The following are potential issues in a string column summary:
- Does the column contain null values and empty strings? Null values and empty strings will be analyzed separately. Use the Find and replace tool to replace null values with empty strings, or vice versa.
- Do all values use consistent casing? Inconsistent casing can lead to incorrectly separating values that should be aggregated as a single unique value. Use the Find and replace tool to perform a search that is not case sensitive for a string and replace all matching values with a single value.
- Does the column contain misspelled values? Spelling inconsistencies will result in inaccurate aggregations. Use the Find and replace tool to search for the misspelled value and replace it with the correct spelling.
Number columns
Number columns create a histogram summary. The histogram aggregates the numbers into bins and displays the frequency of values within each bin. The mean and median values are displayed on the histogram, and the summary displays statistics for total count of features, count of null values, mean, approximate median, upper and lower quartile, standard deviation, skewness, and excess kurtosis. Use the slider under the x-axis to change the number of bins on the histogram.
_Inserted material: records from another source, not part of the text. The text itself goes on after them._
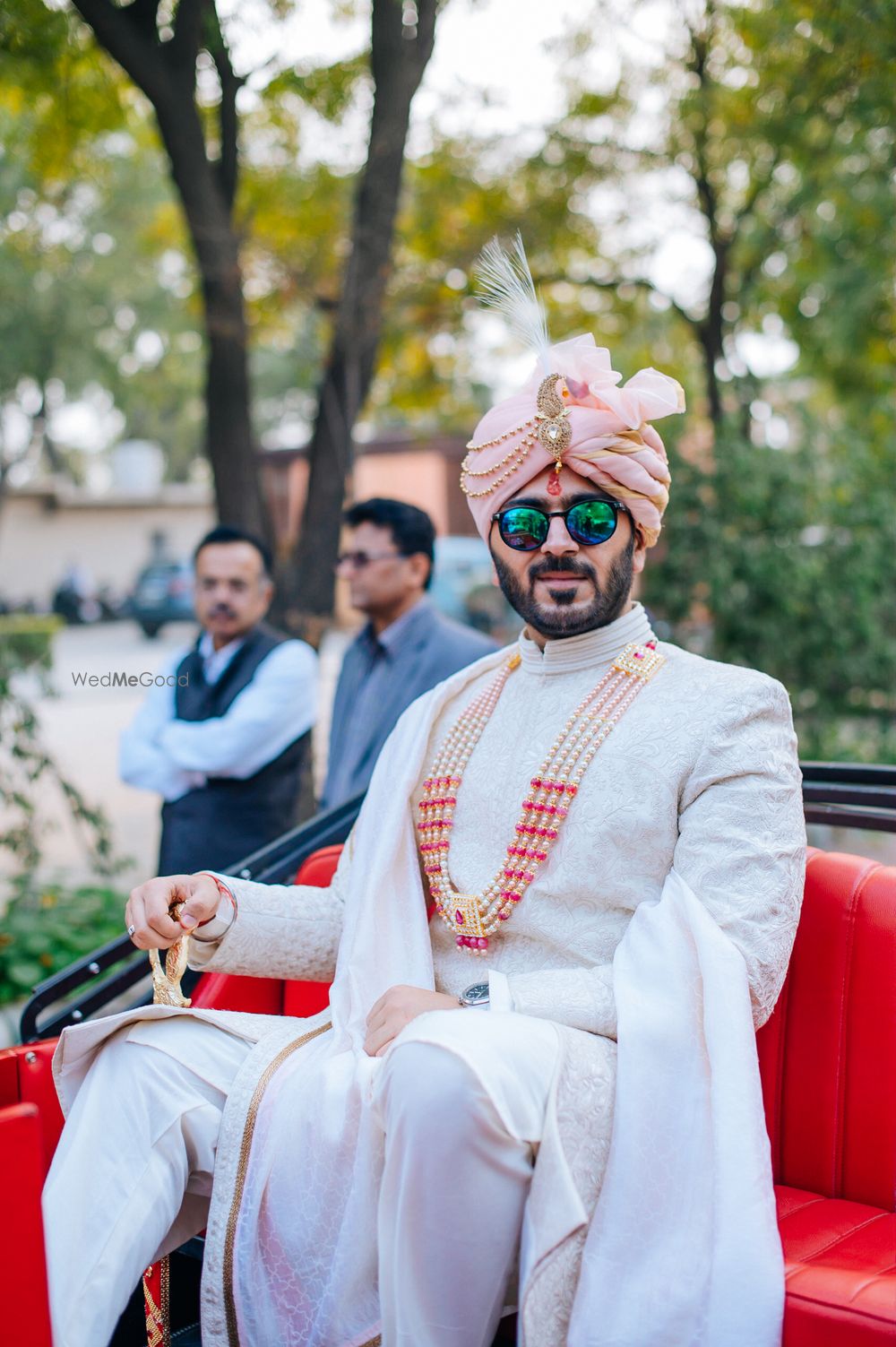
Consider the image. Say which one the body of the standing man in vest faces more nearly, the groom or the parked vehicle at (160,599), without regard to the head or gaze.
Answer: the groom

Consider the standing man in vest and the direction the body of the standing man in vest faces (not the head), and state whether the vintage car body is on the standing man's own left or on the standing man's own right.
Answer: on the standing man's own left

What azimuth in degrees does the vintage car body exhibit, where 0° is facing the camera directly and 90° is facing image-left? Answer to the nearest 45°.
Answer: approximately 45°

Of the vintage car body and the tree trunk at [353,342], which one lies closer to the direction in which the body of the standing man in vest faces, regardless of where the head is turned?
the vintage car body

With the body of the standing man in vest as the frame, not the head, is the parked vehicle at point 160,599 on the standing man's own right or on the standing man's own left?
on the standing man's own right

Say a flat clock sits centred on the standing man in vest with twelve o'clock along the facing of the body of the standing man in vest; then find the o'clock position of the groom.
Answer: The groom is roughly at 10 o'clock from the standing man in vest.

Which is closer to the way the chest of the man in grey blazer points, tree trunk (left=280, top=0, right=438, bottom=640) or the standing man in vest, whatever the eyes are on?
the standing man in vest
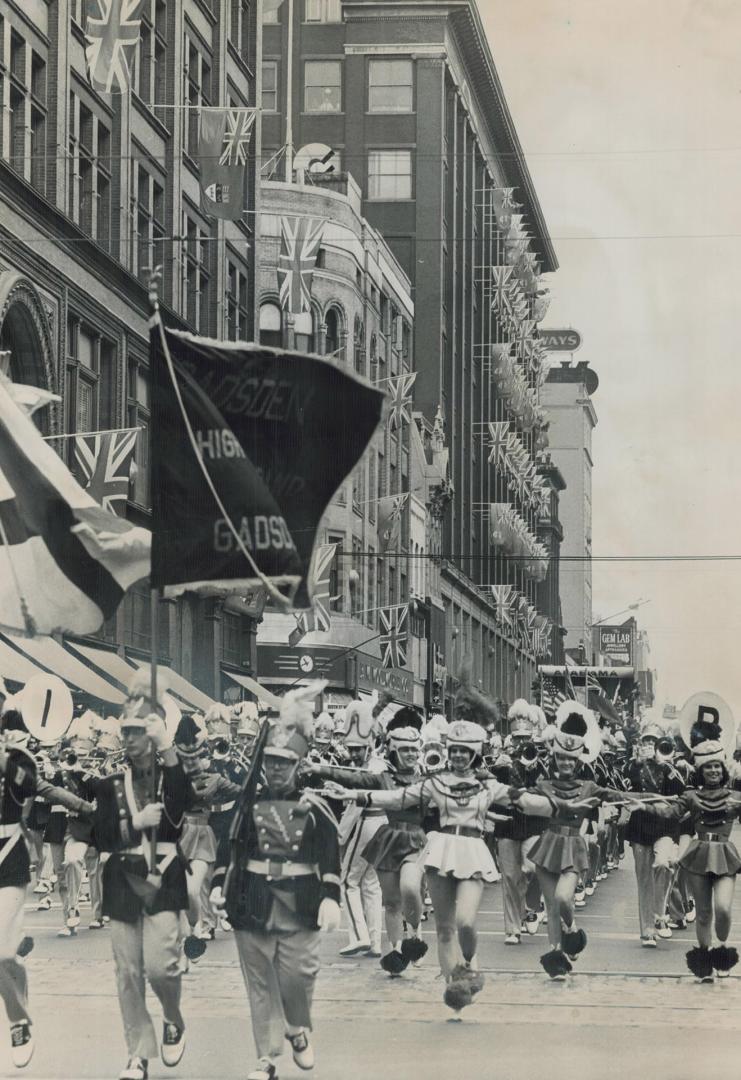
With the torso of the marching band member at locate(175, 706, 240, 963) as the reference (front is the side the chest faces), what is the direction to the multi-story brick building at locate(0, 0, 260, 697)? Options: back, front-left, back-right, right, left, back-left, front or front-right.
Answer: back

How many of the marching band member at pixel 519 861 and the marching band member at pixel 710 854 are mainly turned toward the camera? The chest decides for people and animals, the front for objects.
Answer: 2

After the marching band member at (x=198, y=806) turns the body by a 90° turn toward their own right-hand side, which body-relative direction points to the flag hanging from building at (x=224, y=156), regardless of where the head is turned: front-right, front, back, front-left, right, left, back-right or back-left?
right

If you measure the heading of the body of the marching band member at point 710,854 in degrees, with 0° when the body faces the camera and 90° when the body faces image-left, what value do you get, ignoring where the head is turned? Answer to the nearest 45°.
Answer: approximately 0°

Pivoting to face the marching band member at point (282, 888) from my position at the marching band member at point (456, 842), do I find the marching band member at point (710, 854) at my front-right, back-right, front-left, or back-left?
back-left
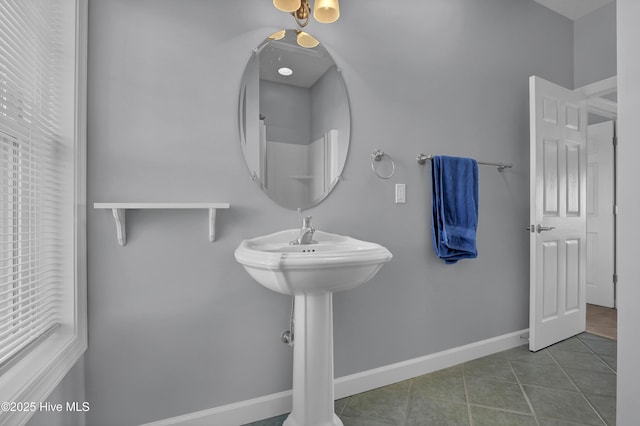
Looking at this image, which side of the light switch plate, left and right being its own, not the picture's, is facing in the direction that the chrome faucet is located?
right

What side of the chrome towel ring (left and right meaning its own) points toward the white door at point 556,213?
left

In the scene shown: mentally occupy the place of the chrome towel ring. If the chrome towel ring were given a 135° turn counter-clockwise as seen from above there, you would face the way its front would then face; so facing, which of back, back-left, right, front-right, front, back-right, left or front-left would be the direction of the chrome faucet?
back-left

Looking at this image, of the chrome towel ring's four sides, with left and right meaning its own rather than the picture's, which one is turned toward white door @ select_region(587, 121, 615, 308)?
left

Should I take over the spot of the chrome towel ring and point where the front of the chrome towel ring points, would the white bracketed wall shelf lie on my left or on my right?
on my right

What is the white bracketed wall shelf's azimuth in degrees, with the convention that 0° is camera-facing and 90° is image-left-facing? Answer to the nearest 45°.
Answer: approximately 0°

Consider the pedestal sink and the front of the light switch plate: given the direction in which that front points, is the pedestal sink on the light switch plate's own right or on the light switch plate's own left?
on the light switch plate's own right

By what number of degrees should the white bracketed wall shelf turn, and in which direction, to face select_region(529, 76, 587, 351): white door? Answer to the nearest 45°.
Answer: approximately 90° to its left
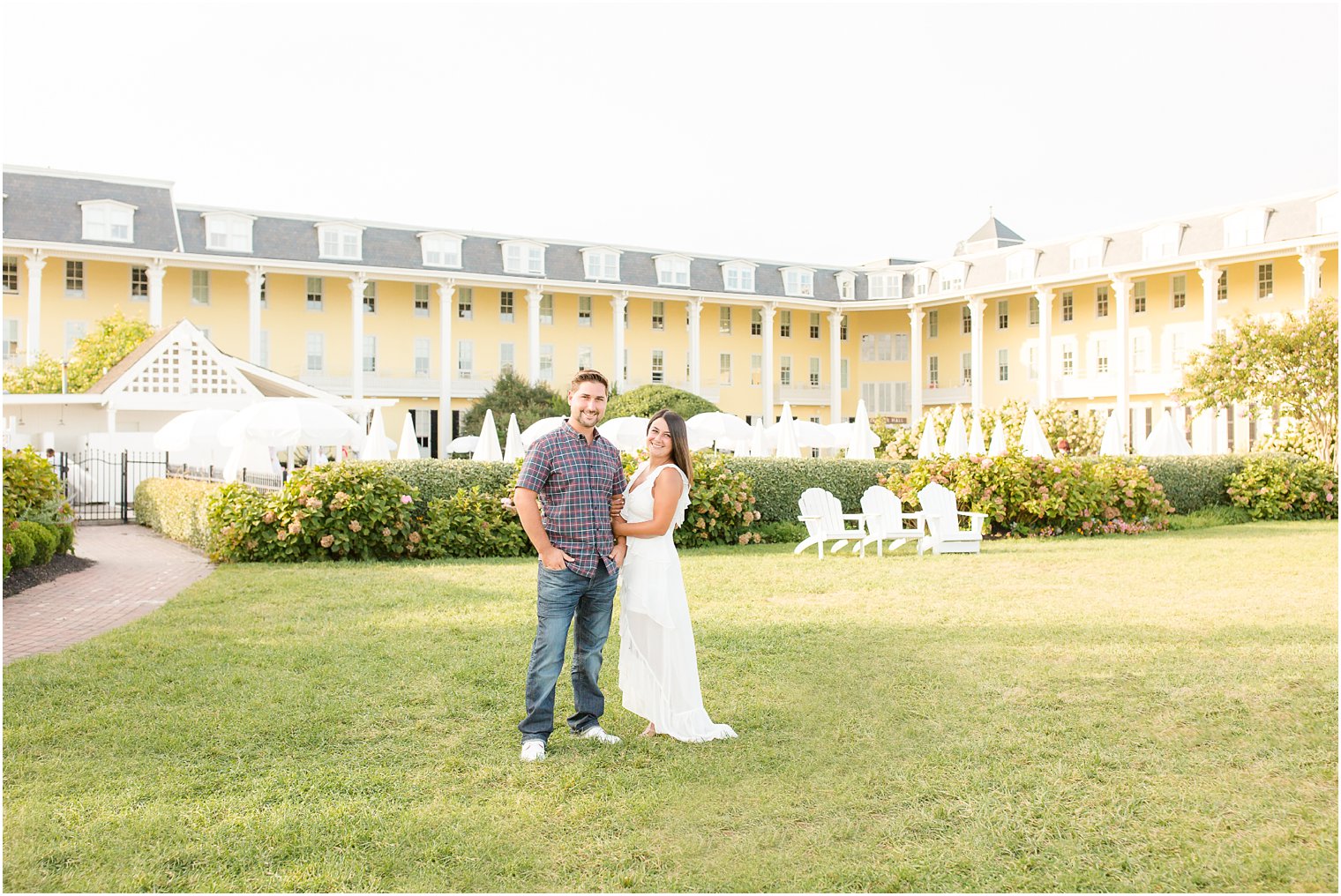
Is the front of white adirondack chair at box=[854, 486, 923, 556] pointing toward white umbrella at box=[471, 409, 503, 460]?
no

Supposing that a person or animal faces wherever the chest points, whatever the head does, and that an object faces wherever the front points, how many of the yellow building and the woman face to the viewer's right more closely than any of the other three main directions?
0

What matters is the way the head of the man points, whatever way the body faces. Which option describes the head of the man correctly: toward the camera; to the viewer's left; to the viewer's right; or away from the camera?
toward the camera

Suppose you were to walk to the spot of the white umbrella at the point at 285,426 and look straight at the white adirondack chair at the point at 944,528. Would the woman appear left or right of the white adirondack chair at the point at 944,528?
right

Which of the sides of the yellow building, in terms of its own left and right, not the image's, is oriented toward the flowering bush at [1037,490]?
front

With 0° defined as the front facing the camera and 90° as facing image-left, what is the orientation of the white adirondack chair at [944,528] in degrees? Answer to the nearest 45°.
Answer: approximately 315°

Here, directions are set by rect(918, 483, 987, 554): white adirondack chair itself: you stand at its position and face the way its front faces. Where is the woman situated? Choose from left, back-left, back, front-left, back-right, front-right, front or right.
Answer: front-right

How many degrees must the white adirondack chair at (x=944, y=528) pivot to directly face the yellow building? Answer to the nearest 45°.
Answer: approximately 180°

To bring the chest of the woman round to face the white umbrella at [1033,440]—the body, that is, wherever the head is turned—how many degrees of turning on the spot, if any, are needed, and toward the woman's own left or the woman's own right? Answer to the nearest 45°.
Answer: approximately 180°

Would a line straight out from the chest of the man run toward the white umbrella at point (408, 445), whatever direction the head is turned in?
no

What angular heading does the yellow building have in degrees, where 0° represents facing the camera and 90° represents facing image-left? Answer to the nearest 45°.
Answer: approximately 0°

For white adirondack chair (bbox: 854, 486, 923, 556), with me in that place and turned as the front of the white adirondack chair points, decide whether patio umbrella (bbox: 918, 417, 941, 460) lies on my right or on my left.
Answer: on my left
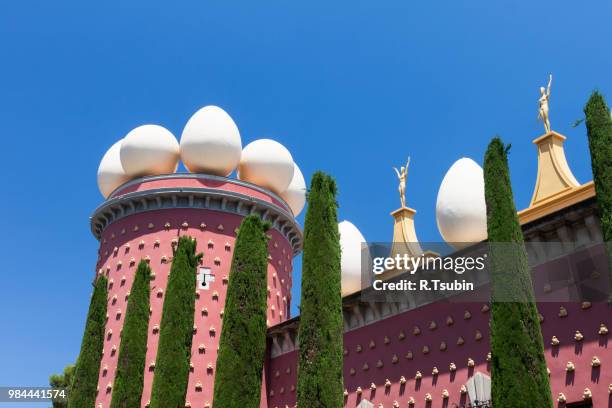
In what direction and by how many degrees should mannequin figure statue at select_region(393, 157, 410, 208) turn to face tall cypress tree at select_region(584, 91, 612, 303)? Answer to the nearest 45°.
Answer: approximately 45° to its left

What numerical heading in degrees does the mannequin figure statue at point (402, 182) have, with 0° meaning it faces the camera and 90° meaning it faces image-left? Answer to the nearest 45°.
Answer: approximately 45°

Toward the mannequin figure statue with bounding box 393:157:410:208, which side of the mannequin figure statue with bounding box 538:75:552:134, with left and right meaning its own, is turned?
right

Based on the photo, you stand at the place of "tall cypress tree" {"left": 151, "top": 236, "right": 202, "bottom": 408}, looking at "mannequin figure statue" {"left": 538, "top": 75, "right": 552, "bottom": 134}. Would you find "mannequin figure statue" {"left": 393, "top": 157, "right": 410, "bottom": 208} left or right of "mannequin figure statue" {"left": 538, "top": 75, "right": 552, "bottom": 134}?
left

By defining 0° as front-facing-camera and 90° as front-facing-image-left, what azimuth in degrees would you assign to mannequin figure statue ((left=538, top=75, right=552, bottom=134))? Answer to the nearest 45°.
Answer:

To make selections on the histogram summary, click individual bars. Selections on the histogram summary are reflected on the table view or map view if applicable.
The following are potential issues in a number column summary:
- Does the dataset contain outliers or values outside of the expected range? For example, if the column includes percent values, the expected range is 0 to 100. Use the Filter values tool to remove the rows with incorrect values.
- Is the data normally distributed? Some statistical analyses, such as Create Regression Model, require normally distributed data. Use the Calculate column tool to apply a transformation to the column.
- Does the dataset contain placeholder or default values that should be removed (for example, 9999)? Use the Find and replace tool to replace the values with nulls if appropriate, or use the Filter values tool to remove the rows containing placeholder or default values.
Note:
The Find and replace tool currently only supports string columns. You must convert the number column to a string, replace the string, and convert the column back to a number (integer or double).
Date/time columns
Date/time columns create a time series summary. The time series aggregates the date/time values into intervals and displays the count for each interval. The summary displays the total count of features, minimum date, maximum date, and count of null values. Use the slider above the time series to zoom in and view the graph at a more granular scale. If the zoom level passes a required threshold, the date/time interval updates to the appropriate interval.
To make selections on the time series summary, click individual time points. Selections on the time series summary are reflected on the table view or map view, if applicable.
The following are potential issues in a date/time column summary:
- Are the dates within the required date range? Use the Filter values tool to keep only values within the desired date/time range.
- Does the dataset contain placeholder or default values that should be removed (for example, 1000-01-01)? Use the Find and replace tool to replace the values with nulls if appropriate, or use the Filter values tool to remove the rows containing placeholder or default values.
Note:
The Find and replace tool currently only supports string columns. You must convert the date/time column to a string, replace the string, and convert the column back to date/time.